* _Required work_:
In the source passage below, which paragraph of IAS 1 requires an entity to disclose the nature and amount of material items of income or expense separately?
(Source passage Opens)
The SEC staff’s comments have often focused on the exclusion of
certain expenses from, or the inclusion of certain gains in, amounts presented
as results of operating activities (i.e., operating income). In addition, the
staff has asked FPIs to present additional line items in the statement of profit
or loss and OCI or provide more details of certain line items in the footnotes
when such presentation is relevant to an understanding of the issuer’s financial
performance.
Paragraphs 82 and 82A of IAS 1 each list line items that an
entity should include, at a minimum, in its statement of profit or loss and OCI.
Disclosure of the results of operating activities as a separate line item in the
statement of profit or loss and OCI is not required; however, an entity that
decides to present the results of operating activities or a similar line item
should refer to paragraph BC56 of IAS 1, which notes that “it would be
misleading and would impair the comparability of financial statements if items
of an operating nature were excluded from the results of operating activities,
even if that had been industry practice.”
In addition, paragraph 85 of IAS 1 requires an entity to present
additional line items, headings, and subtotals on the face of the statement of
comprehensive income “when such presentation is relevant to an understanding of
the entity’s financial performance.” Further, paragraph 97 of IAS 1 requires
that “[w]hen items of income or expense are material, an
entity shall disclose their nature and amount separately” (emphasis added). When
including such line items and subtotals, an entity should consider providing
transparent disclosures that clearly convey the relevance of the items to
financial statement users. In such cases, an entity may amend the description of
the line items and reorder them to explain the particular element of financial
performance.
(Source passage Closes)
(Listed records Opens)
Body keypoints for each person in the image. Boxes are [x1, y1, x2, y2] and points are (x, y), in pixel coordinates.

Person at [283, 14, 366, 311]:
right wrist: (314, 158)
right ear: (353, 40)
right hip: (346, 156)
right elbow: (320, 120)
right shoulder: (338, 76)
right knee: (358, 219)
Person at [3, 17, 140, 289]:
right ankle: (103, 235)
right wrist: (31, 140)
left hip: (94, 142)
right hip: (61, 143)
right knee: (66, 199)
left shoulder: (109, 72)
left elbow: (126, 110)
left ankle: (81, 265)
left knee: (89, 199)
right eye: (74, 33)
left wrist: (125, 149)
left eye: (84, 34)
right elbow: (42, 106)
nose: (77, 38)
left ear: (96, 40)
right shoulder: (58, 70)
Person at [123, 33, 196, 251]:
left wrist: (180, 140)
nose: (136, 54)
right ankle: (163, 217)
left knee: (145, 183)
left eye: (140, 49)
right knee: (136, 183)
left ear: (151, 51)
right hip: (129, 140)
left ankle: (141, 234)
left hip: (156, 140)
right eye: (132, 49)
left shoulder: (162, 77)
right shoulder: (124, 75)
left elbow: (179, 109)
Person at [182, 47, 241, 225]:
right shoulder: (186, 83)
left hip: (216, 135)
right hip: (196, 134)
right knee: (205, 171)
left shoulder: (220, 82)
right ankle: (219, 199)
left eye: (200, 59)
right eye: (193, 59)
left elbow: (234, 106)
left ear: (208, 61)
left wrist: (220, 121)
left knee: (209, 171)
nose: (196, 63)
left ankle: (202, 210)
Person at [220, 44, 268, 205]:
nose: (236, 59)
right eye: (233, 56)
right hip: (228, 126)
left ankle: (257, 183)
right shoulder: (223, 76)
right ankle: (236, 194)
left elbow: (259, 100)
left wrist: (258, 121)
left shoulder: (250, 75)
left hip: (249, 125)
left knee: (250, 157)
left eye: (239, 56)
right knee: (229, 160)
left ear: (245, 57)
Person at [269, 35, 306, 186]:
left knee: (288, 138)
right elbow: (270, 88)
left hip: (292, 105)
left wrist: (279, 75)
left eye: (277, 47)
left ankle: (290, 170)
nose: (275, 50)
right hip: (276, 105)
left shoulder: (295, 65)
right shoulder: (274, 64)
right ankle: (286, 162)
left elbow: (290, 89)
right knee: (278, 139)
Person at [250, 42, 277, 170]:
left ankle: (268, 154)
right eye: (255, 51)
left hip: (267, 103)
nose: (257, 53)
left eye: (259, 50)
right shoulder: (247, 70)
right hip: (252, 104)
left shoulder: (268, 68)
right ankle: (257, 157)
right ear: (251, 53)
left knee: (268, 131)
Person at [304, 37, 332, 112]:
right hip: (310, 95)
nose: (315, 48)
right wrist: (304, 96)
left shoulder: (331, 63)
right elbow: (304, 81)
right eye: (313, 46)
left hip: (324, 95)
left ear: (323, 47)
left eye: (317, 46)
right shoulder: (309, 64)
(Listed records Closes)
* _Solution_:
Paragraph 97 of IAS 1.